Holger Levsen dijo [Tue, Apr 22, 2025 at 05:16:51PM +0000]:
On Sat, Apr 19, 2025 at 01:56:17PM -0400, M. Zhou wrote:We acknowledge that releasing useful AI models under permissive licenses like MIT/Expat and Apache-2.0 is a generous act from the original authors due to huge costs, and it is a great contribution to the software ecosystem and the society. We sincerely respect the respective authors' work.i'm not sure i can subscribe to this. after all, most if not all "AI" models exist because of stealing other peoples work... or did i miss consentual "AIs"?
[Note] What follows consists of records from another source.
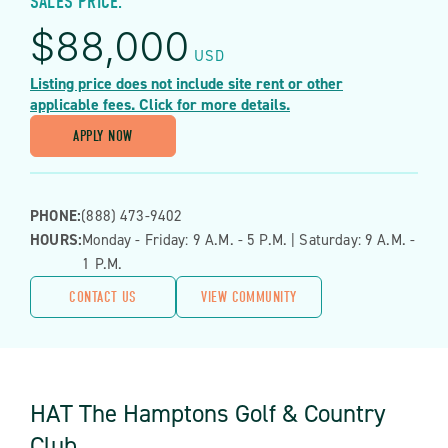
SALES PRICE:
$
88,000
USD
Listing price does not include site rent or other
applicable fees. Click for more details.
APPLY NOW
PHONE:
(888) 473-9402
HOURS:
Monday - Friday: 9 A.m. - 5 P.m. | Saturday: 9 A.m. -
1 P.m.
CONTACT US
VIEW COMMUNITY
HAT The Hamptons Golf & Country
Club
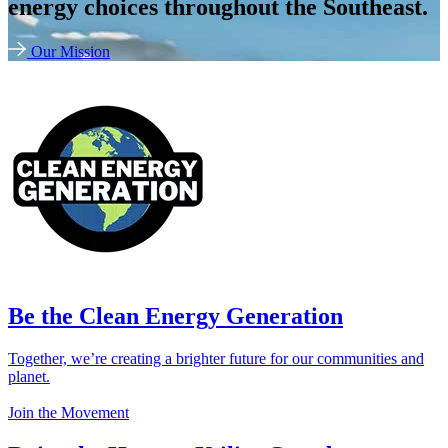
energy choices throughout the Southeast.
Our Mission
Be the Clean Energy Generation
Together, we’re creating a brighter future for our communities and
planet.
Join the Movement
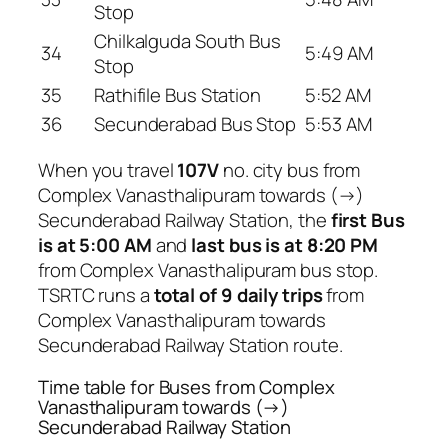
Stop
Chilkalguda South Bus
34
5:49 AM
Stop
35
Rathifile Bus Station
5:52 AM
36
Secunderabad Bus Stop
5:53 AM
When you travel
107V
no. city bus from
Complex Vanasthalipuram towards (→)
Secunderabad Railway Station, the
first Bus
is at 5:00 AM
and
last bus is at 8:20 PM
from Complex Vanasthalipuram bus stop.
TSRTC runs a
total of 9 daily trips
from
Complex Vanasthalipuram towards
Secunderabad Railway Station route.
Time table for Buses from Complex
Vanasthalipuram towards (→)
Secunderabad Railway Station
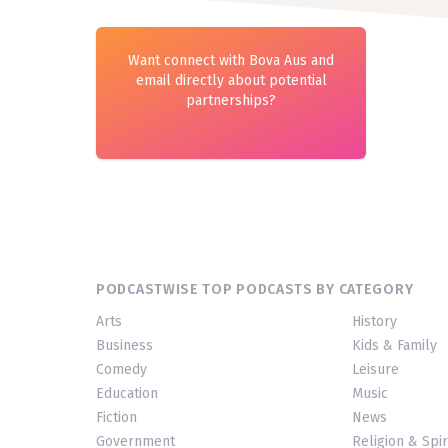
Want connect with Bova Aus and
email directly about potential
partnerships?
PODCASTWISE TOP PODCASTS BY CATEGORY
Arts
History
Business
Kids & Family
Comedy
Leisure
Education
Music
Fiction
News
Government
Religion & Spir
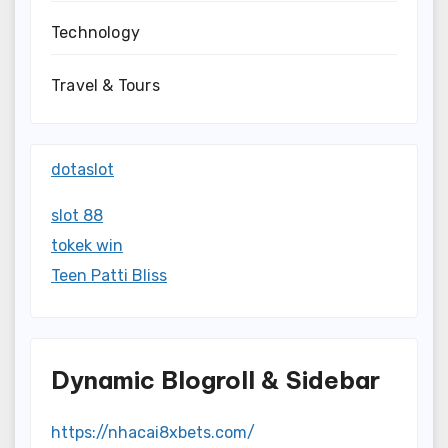
Technology
Travel & Tours
dotaslot
slot 88
tokek win
Teen Patti Bliss
Dynamic Blogroll & Sidebar
https://nhacai8xbets.com/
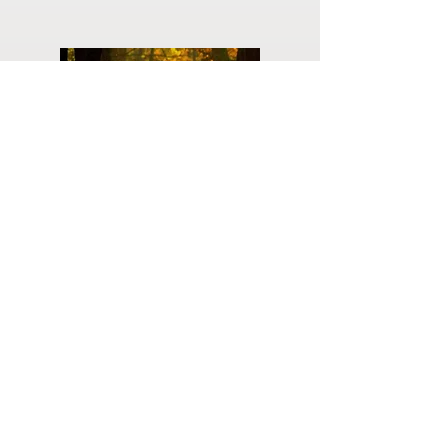
Planning
Ahead
Do you have a plan for your memorial or
burial? Click below for valuable resources
and information about creating your plan.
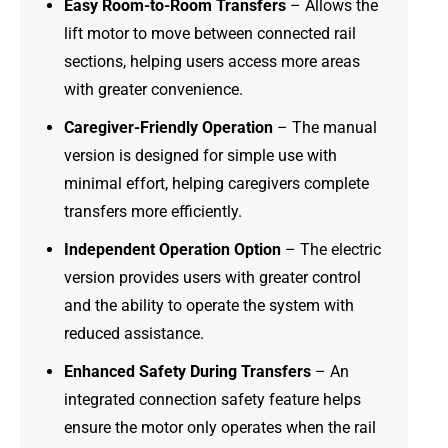
Easy Room-to-Room Transfers
– Allows the
lift motor to move between connected rail
sections, helping users access more areas
with greater convenience.
Caregiver-Friendly Operation
– The manual
version is designed for simple use with
minimal effort, helping caregivers complete
transfers more efficiently.
Independent Operation Option
– The electric
version provides users with greater control
and the ability to operate the system with
reduced assistance.
Enhanced Safety During Transfers
– An
integrated connection safety feature helps
ensure the motor only operates when the rail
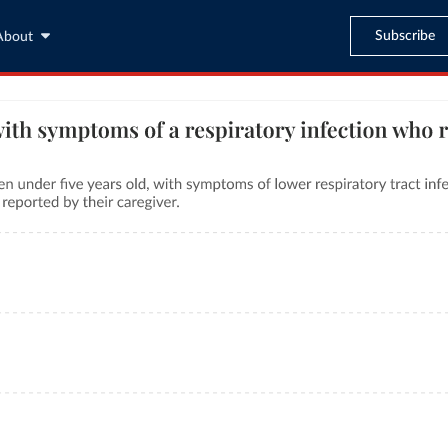
Subscribe
About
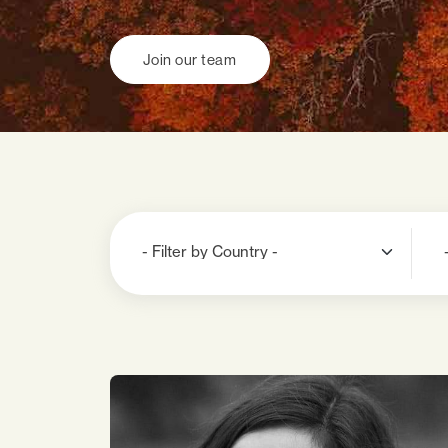
Join our team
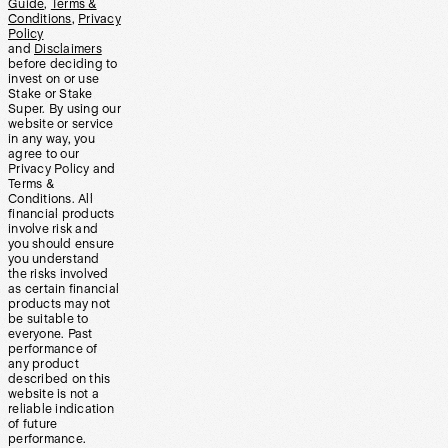
Guide
,
Terms &
Conditions
,
Privacy
Policy
and
Disclaimers
before deciding to
invest on or use
Stake or Stake
Super. By using our
website or service
in any way, you
agree to our
Privacy Policy and
Terms &
Conditions. All
financial products
involve risk and
you should ensure
you understand
the risks involved
as certain financial
products may not
be suitable to
everyone. Past
performance of
any product
described on this
website is not a
reliable indication
of future
performance.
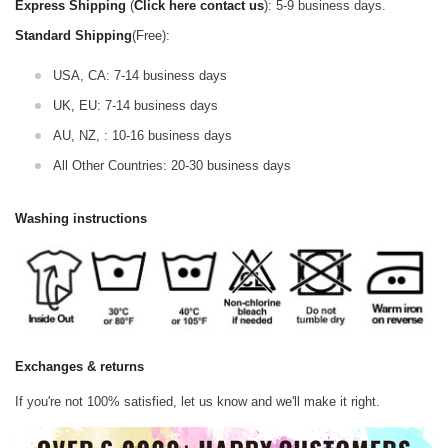
Express Shipping
(
Click here contact us
): 5-9 business days.
Standard Shipping
(Free):
USA, CA: 7-14 business days
UK, EU: 7-14 business days
AU, NZ, : 10-16 business days
All Other Countries: 20-30 business days
Washing instructions
Exchanges & returns
If you're not 100% satisfied, let us know and we'll make it right.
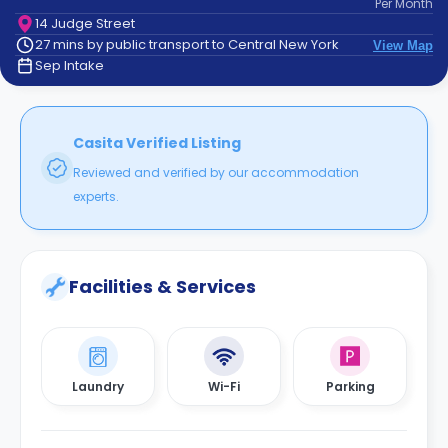
Per
Month
support
14 Judge Street
Contact
27 mins by public transport to Central New York
View Map
How
Sep Intake
It
Works
FAQs
Casita Verified Listing
Reviewed and verified by our accommodation
experts.
Facilities & Services
Laundry
Wi-Fi
Parking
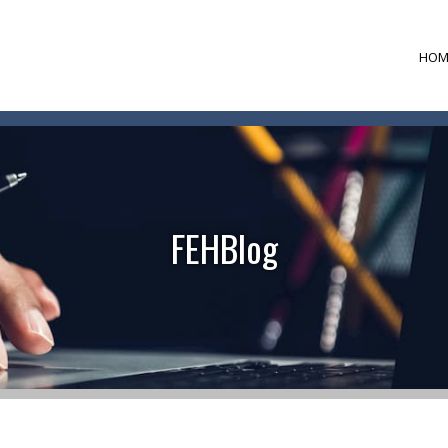
HOM
FEHBlog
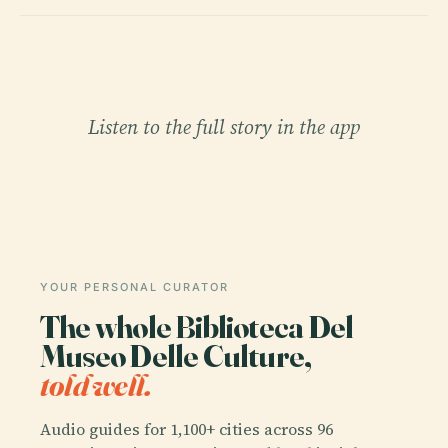
Listen to the full story in the app
YOUR PERSONAL CURATOR
The whole Biblioteca Del
Museo Delle Culture,
told well.
Audio guides for 1,100+ cities across 96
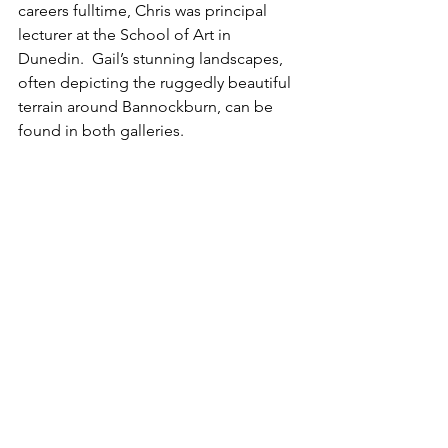
careers fulltime, Chris was principal 
lecturer at the School of Art in 
Dunedin.  Gail’s stunning landscapes, 
often depicting the ruggedly beautiful 
terrain around Bannockburn, can be 
found in both galleries.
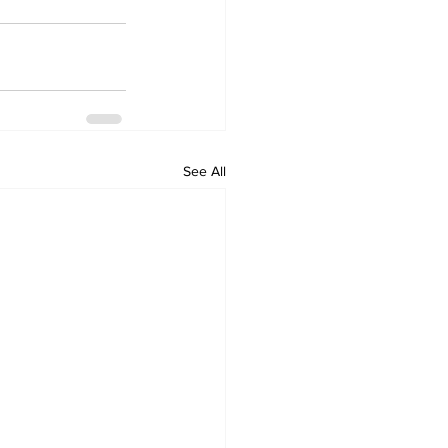
See All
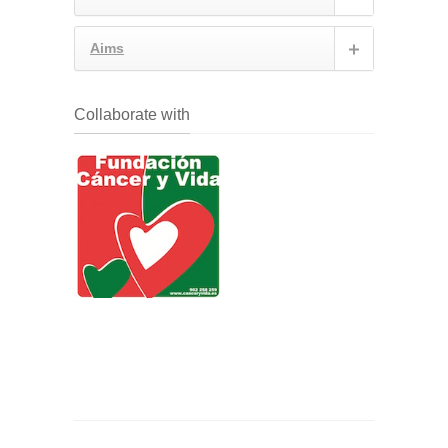
Aims
Collaborate with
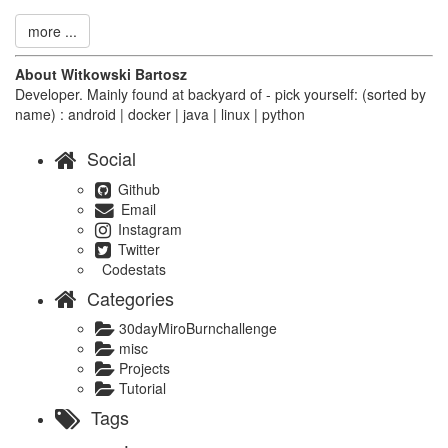
more ...
About Witkowski Bartosz
Developer. Mainly found at backyard of - pick yourself: (sorted by
name) : android | docker | java | linux | python
Social
Github
Email
Instagram
Twitter
Codestats
Categories
30dayMiroBurnchallenge
misc
Projects
Tutorial
Tags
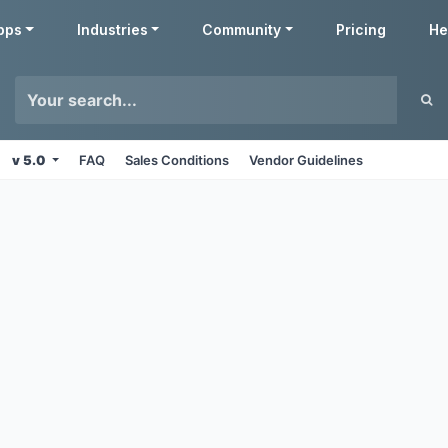
pps
Industries
Community
Pricing
He
v 5.0
FAQ
Sales Conditions
Vendor Guidelines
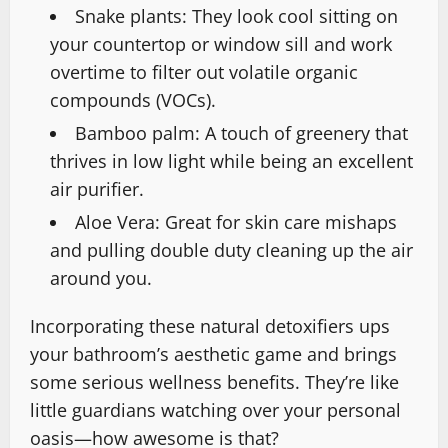
Snake plants: They look cool sitting on
your countertop or window sill and work
overtime to filter out volatile organic
compounds (VOCs).
Bamboo palm: A touch of greenery that
thrives in low light while being an excellent
air purifier.
Aloe Vera: Great for skin care mishaps
and pulling double duty cleaning up the air
around you.
Incorporating these natural detoxifiers ups
your bathroom’s aesthetic game and brings
some serious wellness benefits. They’re like
little guardians watching over your personal
oasis—how awesome is that?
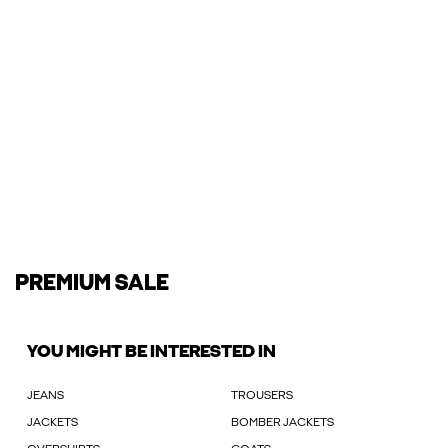
PREMIUM SALE
YOU MIGHT BE INTERESTED IN
JEANS
TROUSERS
JACKETS
BOMBER JACKETS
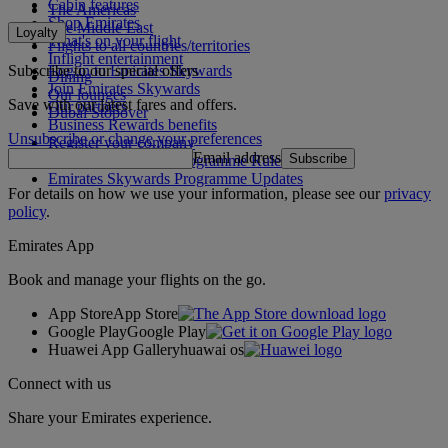
Cabin features
The Americas
Shop Emirates
The Middle East
Loyalty
What's on your flight
Flights to all countries/territories
Inflight entertainment
Subscribe to our special offers
Log in to Emirates Skywards
Dining
Join Emirates Skywards
Our lounges
Save with our latest fares and offers.
Our partners
Dubai Stopover
Business Rewards benefits
Unsubscribe or change your preferences
Register your company
Email address
Subscribe
Emirates Skywards Programme Rules
Emirates Skywards Programme Updates
For details on how we use your information, please see our
privacy
policy
.
Emirates App
Book and manage your flights on the go.
App Store
App Store
Google Play
Google Play
Huawei App Gallery
huawai os
Connect with us
Share your Emirates experience.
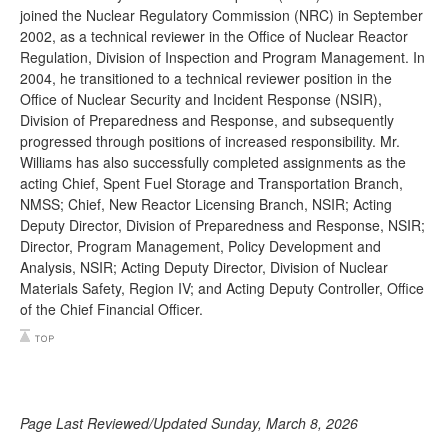
joined the Nuclear Regulatory Commission (NRC) in September
2002, as a technical reviewer in the Office of Nuclear Reactor
Regulation, Division of Inspection and Program Management. In
2004, he transitioned to a technical reviewer position in the
Office of Nuclear Security and Incident Response (NSIR),
Division of Preparedness and Response, and subsequently
progressed through positions of increased responsibility. Mr.
Williams has also successfully completed assignments as the
acting Chief, Spent Fuel Storage and Transportation Branch,
NMSS; Chief, New Reactor Licensing Branch, NSIR; Acting
Deputy Director, Division of Preparedness and Response, NSIR;
Director, Program Management, Policy Development and
Analysis, NSIR; Acting Deputy Director, Division of Nuclear
Materials Safety, Region IV; and Acting Deputy Controller, Office
of the Chief Financial Officer.
Page Last Reviewed/Updated Sunday, March 8, 2026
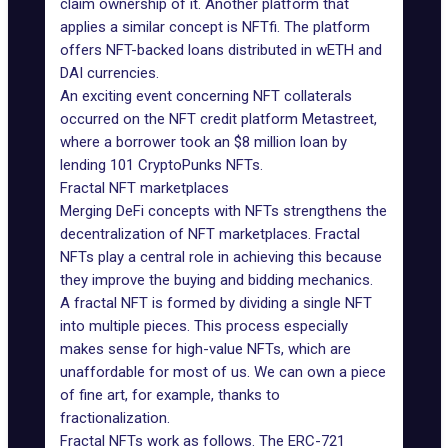
claim ownership of it. Another platform that
applies a similar concept is
NFTfi
. The platform
offers NFT-backed loans distributed in wETH and
DAI currencies.
An exciting event concerning NFT collaterals
occurred on the NFT credit platform
Metastreet
,
where a borrower took an $8 million loan by
lending 101 CryptoPunks NFTs.
Fractal NFT marketplaces
Merging DeFi concepts with NFTs strengthens the
decentralization of NFT marketplaces. Fractal
NFTs play a central role in achieving this because
they improve the buying and bidding mechanics.
A fractal NFT is formed by dividing a single NFT
into multiple pieces. This process especially
makes sense for high-value NFTs, which are
unaffordable for most of us. We can own a piece
of fine art, for example, thanks to
fractionalization.
Fractal NFTs work as follows. The ERC-721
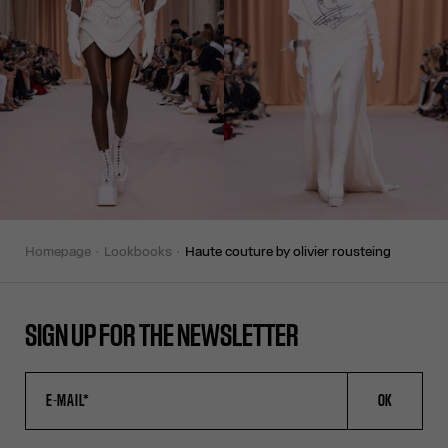
homepage
lookbooks
haute couture by olivier rousteing
SIGN UP FOR THE NEWSLETTER
OK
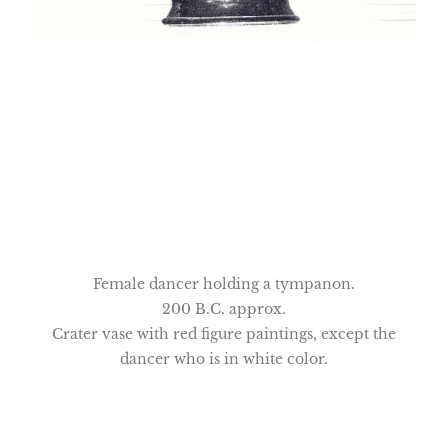
Female dancer holding a tympanon.
200 B.C. approx.
Crater vase with red figure paintings, except the
dancer who is in white color.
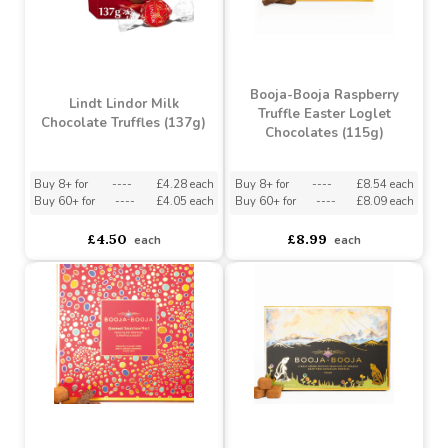
Booja-Booja Raspberry
Lindt Lindor Milk
Truffle Easter Loglet
Chocolate Truffles (137g)
Chocolates (115g)
Buy 8+ for
----
£4.28 each
Buy 8+ for
----
£8.54 each
Buy 60+ for
----
£4.05 each
Buy 60+ for
----
£8.09 each
£4.50
£8.99
each
each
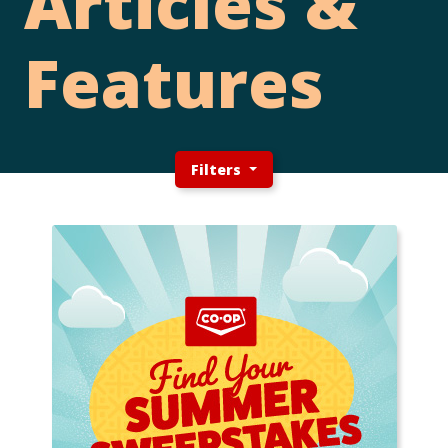
Articles &
Features
Filters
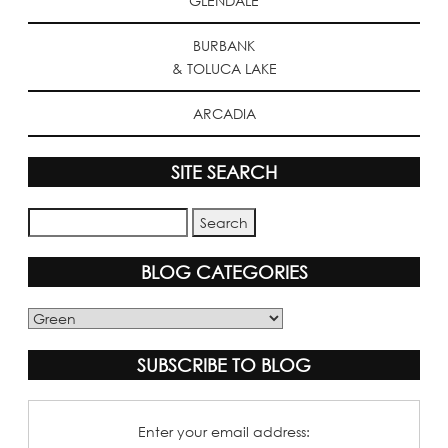
GLENDALE
BURBANK
& TOLUCA LAKE
ARCADIA
SITE SEARCH
BLOG CATEGORIES
Blog
Categories
SUBSCRIBE TO BLOG
Enter your email address:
AI models _can_ be prepared with legally distributable content. And that would be very adequate in this context. If we had an LLM trained _only_, say, on the Wikipedia and the books of Project Gutenberg... Of course, it would not be a generally-queriable chatbot, but it could be just-enough for sustaining some level of dialogue. It could be distributed in our main section. And if you "post-train" that very little model with the domain-specific documents/knowledge you want to work in, you can find clear value off a truly-free LLM. Of course, I don't know if the training set I'm proposing would be anywhere near enough. And I cannot say we have buildds with enough GPU power to perform the training. But it's just an example that can surely be "beat into correctness".